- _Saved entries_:
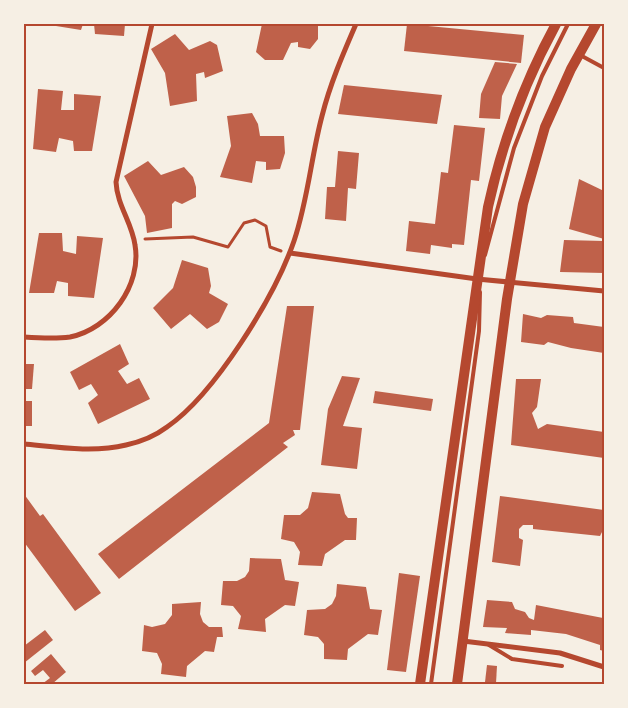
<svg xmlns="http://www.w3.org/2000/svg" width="628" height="708" font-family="'IBM Plex Serif',serif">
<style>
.building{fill:#bf614a}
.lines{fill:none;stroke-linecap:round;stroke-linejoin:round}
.path{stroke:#b5482f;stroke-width:3}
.service{stroke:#b5482f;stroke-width:4}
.minor{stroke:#b5482f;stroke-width:5}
.secondary{stroke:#b5482f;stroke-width:10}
.neatline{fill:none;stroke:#b5482f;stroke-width:2}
</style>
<rect width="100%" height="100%" fill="#f6efe4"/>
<!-- building -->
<g class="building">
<polygon points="57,24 83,24 81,30 56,26"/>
<polygon points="94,24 125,24 124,36 95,34"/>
<polygon points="262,24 318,24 318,39 310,49 298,47 298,42 291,43 283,60 265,60 256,52"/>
<polygon points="407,24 524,35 521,63 404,51"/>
<polygon points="175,34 189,50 210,41 217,45 223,71 205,78 204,72 196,74 197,101 170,106 165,73 151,49"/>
<polygon points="495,62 517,64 502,96 500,119 479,118 481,94"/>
<polygon points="344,85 442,95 437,124 338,114"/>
<polygon points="38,89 63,91 61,110 74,110 74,94 101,96 92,151 74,151 73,141 59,138 56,152 33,149"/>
<polygon points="252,113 258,124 260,136 284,136 285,153 280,169 266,170 266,162 256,161 252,183 220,177 231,146 227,116"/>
<polygon points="454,125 485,128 479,181 471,180 464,245 452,244 452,248 431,245 430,254 406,251 409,221 435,224 441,172 448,173"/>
<polygon points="338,151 359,153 356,189 348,188 346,221 325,219 327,187 335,187"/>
<polygon points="148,161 161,175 184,167 193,177 196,187 196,197 182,204 175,201 172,204 172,228 147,233 145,216 124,176"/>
<polygon points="579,179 604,191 604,239 569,229"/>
<polygon points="39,233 62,233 63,251 76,254 77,236 103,238 94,298 68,296 68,283 57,281 54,293 29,293"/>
<polygon points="564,240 604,241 604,273 560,272"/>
<polygon points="182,260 208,268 211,286 209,293 228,304 219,322 207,329 190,314 171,329 153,308 173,288"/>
<polygon points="287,306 314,306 300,430 293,430 295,435 283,443 288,447 119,579 98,554 269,423"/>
<polygon points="523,314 541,318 547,315 573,317 574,323 604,327 604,353 571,348 548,342 544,345 521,342"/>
<polygon points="120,344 129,364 118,371 127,384 139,378 150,399 98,424 88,403 98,395 91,384 79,390 70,372"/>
<polygon points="24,364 34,364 32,389 24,389"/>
<polygon points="342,376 360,378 343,426 362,428 357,469 321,465 328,409"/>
<polygon points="516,379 541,379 537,407 532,413 538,429 547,424 604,432 604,458 511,445"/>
<polygon points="375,391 433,399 431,411 373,403"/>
<rect x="24" y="401" width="8" height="25"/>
<polygon points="312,492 340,494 345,514 348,518 357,518 356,540 345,540 325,554 322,566 298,565 300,552 294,542 281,539 284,515 300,515 308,508"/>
<polygon points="24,494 40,516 43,514 101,593 75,611 24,542"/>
<polygon points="500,496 604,510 604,533 602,532 600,536 533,529 533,525 523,525 519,529 519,538 523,540 520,566 492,562"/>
<polygon points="250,558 281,559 285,580 299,582 295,606 285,605 265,619 266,632 238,629 241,616 233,606 221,605 223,581 237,581 245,577 249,571"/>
<polygon points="399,573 420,576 406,672 387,670"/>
<polygon points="337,584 366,587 370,609 382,610 378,635 368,634 348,649 347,660 324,659 324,644 318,637 304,635 307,610 325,609 332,604 336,596"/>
<polygon points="487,600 512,602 515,609 525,612 529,618 534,620 536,605 603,618 604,651 600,650 600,645 566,634 531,630 531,635 505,633 507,628 483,627"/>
<polygon points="201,602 200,614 203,622 209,627 222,627 223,637 217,637 214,652 205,651 187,666 186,677 161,674 162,664 157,653 142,651 144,625 152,627 165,624 172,615 172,604"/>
<polygon points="45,630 53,640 24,663 24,646"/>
<polygon points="51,654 66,672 52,684 42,684 50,678 43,670 35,676 31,671"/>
<polygon points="487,665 497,666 496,683 485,682"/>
</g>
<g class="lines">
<!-- path -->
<polyline class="path" points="145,239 193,237 228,247 244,223 255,220 266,226 270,247 281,251"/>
<!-- service -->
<g class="service">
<polyline points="580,55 604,68"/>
<polyline points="485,255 514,148 542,76 568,24"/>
<polyline points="489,645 512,659 562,666"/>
<polyline points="431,684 479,331 480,292"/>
</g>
<!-- minor -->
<g class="minor">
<polyline points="290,253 477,279 604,291"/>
<path d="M24 337C39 338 55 339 70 337 110 329 142 285 135 245 132 223 117 205 116 182L152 24"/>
<path d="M24 444C56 447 93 453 126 445 140 442 155 436 167 427 215 394 275 296 294 241 308 200 311 157 322 116 330 84 343 54 356 24"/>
<polyline points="463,641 560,653 604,667"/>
</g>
<!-- secondary -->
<g class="secondary">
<path d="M420 684 488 207C502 143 525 81 556 24"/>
<polyline points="457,684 507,299 523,204 545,127 571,69 596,24"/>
</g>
</g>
<!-- border -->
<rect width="628" height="708" fill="none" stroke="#f6efe4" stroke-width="50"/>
<rect x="25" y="25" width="578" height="658" class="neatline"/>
</svg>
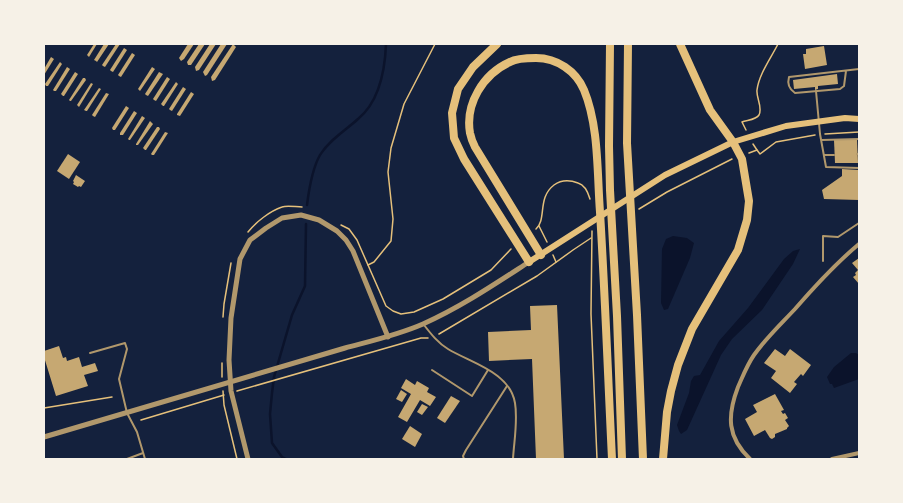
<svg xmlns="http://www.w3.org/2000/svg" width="903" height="503" viewBox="0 0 903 503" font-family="'IBM Plex Serif',serif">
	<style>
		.water { fill: #0b132b }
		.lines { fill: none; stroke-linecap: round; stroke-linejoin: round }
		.stream { stroke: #0b132b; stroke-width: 2.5 }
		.building { fill: #c6a872 }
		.path { stroke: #e5c07b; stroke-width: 1.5 }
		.service { stroke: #b1986c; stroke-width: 2 }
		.minor { stroke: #b1986c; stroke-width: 4 }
		.tertiary { stroke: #b1986c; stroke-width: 5 }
		.secondary { stroke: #e5c07b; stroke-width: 6 }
		.motorway { stroke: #e5c07b; stroke-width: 8 }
	</style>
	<rect width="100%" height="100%" fill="#14213d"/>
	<g class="water">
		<path d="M673,236L687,238L694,243L690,258L668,309L664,310L661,303L662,249L666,239Z"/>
		<path d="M800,249L793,264L762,310L732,339L721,355L687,430L681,434L679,431L677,425L689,393L691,381L694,376L700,375L719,341L748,308L784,259L793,251Z"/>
		<path d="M851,353H856L859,355V379L834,388L832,384H830L827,377L834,367Z"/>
	</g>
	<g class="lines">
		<g class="stream">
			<path d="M307,205C309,189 312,169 320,155C329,140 346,130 358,119C380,101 385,70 386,44"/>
			<path d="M286,459L282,457L272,443L270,414L272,393L274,377L292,315L305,286L306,224"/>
		</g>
	</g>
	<g class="building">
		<path d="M94,44H97L89,57L87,55Z"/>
		<path d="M104,44H109L97,62L96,61L94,60Z"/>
		<path d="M116,44H120L105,67L103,66L102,65Z"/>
		<path d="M188,44H194L184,59L181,61L179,58Z"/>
		<path d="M199,44H205L191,65H188L187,62Z"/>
		<path d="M210,44H216L199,70L196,71L195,67Z"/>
		<path d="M221,44H227L207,75L205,76L203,72Z"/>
		<path d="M233,44L236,47L215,80L212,81L211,77Z"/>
		<path d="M824,46L827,65L805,69L803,54H806V49Z"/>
		<path d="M124,48L127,50L113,72L111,71L110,70Z"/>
		<path d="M132,53L135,55L121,77L119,76L118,75Z"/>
		<path d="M51,57L54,59L44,75V69Z"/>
		<path d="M60,62L62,64L48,86H46L45,84Z"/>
		<path d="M67,67L70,69L56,91H54L53,90Z"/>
		<path d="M152,67L155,69L140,91L138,89Z"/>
		<path d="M75,72L78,74L64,96H63L61,94Z"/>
		<path d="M159,72L163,74L148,96L146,95L145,94Z"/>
		<path d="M837,74L838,84L818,86V89L815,90V87L794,89L793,80Z"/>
		<path d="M167,77L170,79L156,101L154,100L153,99Z"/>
		<path d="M83,78H85L86,80L71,101H70L69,100Z"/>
		<path d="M176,82L178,84L164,106H163L161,104Z"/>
		<path d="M91,83L93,84L79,107L77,105Z"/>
		<path d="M183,87L186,89L172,111L170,110L169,109Z"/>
		<path d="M99,88L101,89L87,111H86L84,110Z"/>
		<path d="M191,92L194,94L180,116L177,115V114Z"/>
		<path d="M106,93L109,94L95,117L93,116L92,115Z"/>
		<path d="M126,106L129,108L115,130H113L112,128Z"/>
		<path d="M134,111L137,113L123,135H120V133Z"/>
		<path d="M142,116L145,118L130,140H129L128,139Z"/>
		<path d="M150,121L153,124L138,145H136V144Z"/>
		<path d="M157,127H159L160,129L146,150H145L143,148Z"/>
		<path d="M165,132L168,133L154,155H152L151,154Z"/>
		<path d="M857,139L858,163H835L834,140Z"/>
		<path d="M68,154L80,162L69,179L57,171Z"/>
		<path d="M842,169L859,170V200L824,199L822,190L842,176Z"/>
		<path d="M76,175L85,181L81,187L79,186L78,187L73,184L74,182L73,181Z"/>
		<path d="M859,258V284L853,277L856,275L855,273L858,270L852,263Z"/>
		<path d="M557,305L564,459H536L532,359L489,361L488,332L531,330L530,306Z"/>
		<path d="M59,346L63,358L66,357L67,361L79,357L82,367L95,363L98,371L84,375L88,386L56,396L44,357V351Z"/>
		<path d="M775,349L785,356L790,349L811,365L803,376L801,374L794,382L797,384L790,393L771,378L776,371L764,363Z"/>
		<path d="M406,379L415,385L417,381L429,388L427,392L436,397L430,406L420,400L407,422L398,417L411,394L401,388Z"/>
		<path d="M401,390L407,394L402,402L396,399Z"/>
		<path d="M775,394L784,410L781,411L783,414L785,413L788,418L785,420L789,426L787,428V429L775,434V437L772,439L770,438L765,430L754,436L745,419L757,412L753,405Z"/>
		<path d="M451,396L460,401L445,423L437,418Z"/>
		<path d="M422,404L428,407L422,415L417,412Z"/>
		<path d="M410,426L422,434L415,447L402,439Z"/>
	</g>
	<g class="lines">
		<g class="path">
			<path d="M746,130L742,122C747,120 756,120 759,115C763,107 756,98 757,90C759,74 771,58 778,44"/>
			<path d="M825,134L859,132"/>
			<path d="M753,144L757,150L760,154L776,142L815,135"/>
			<path d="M749,153L757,150"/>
			<path d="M639,209L667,192L732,159"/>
			<path d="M341,225L349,229L357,240L386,306L393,311L401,314L414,312L443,299L491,270L511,249"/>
			<path d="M539,226L547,242"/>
			<path d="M536,229C547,219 537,198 554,185C561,180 570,180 578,183C585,185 588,192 590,199"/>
			<path d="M592,231L591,314L597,459"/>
			<path d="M248,232C256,222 270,211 282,207C287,205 296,207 302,207"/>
			<path d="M553,255L556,262"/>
			<path d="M368,265L374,262L391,241L393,219L388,172L391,148L404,104L435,44"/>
			<path d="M223,317L224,304L231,263"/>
			<path d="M439,334L537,276L573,250L591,238"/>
			<path d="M222,363V377"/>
			<path d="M223,391L224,405L237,459"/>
			<path d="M237,391L421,338H428"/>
			<path d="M44,408L112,397"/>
			<path d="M141,420L224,395"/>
		</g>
		<g class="service">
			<path d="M846,71L844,86L840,89L795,93C789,89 787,84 789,77L859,69"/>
			<path d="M816,91L820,134L826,167L859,168"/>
			<path d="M822,140L859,139"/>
			<path d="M857,154H859"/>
			<path d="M824,155H834"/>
			<path d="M823,261V236L838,237L859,223"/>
			<path d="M424,325C431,334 438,343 448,349C471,363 510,372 515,403C518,421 514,441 513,459"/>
			<path d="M90,353L125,343L127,349L119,379L127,413L137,432L145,459"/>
			<path d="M432,370L472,396L488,370"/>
			<path d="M127,459L143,453"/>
			<path d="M464,459L463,456L466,450L507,386"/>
		</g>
		<g class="minor">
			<path d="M750,459C727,437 727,416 738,387C743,376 747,365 754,355C766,338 781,324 795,309C815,286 835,264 859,244"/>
			<path d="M832,459L859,453"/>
		</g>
		<g class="tertiary">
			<path d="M44,437L345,348C371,341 398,335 423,324C461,307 495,284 529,262"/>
			<path d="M248,459L231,391L229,360L231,318L240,259L250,240L266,228L282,218L301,215L319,220L337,231L346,240L353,251L388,337"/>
		</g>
		<path class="secondary" d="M529,262L665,175L733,142L786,126L845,118L859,119"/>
		<g class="motorway">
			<path d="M497,44L473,67L458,89L452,113L454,138L464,159L529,262"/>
			<path d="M610,44L609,146L610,190L617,316L622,459"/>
			<path d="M628,44L627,143L637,315L643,459"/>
			<path d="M541,255L475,147C473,143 471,138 470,133C465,104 483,74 510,62C517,58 528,58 536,58C557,58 576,71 584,90C599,126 597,173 600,212C605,294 608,377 612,459"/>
			<path d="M663,459L667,412L671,391L678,365L692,329L738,250L747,220L749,201L742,159L733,142L710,110L680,44"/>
		</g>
	</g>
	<rect width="903" height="503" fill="none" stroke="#f6f1e7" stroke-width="90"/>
</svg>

- _Exercise_: Go through the data and return each line where the word "round" appears.

- _Task result_:
.lines{fill:none;stroke-linecap:round;stroke-linejoin:round}
		.lines { fill: none; stroke-linecap: round; stroke-linejoin: round }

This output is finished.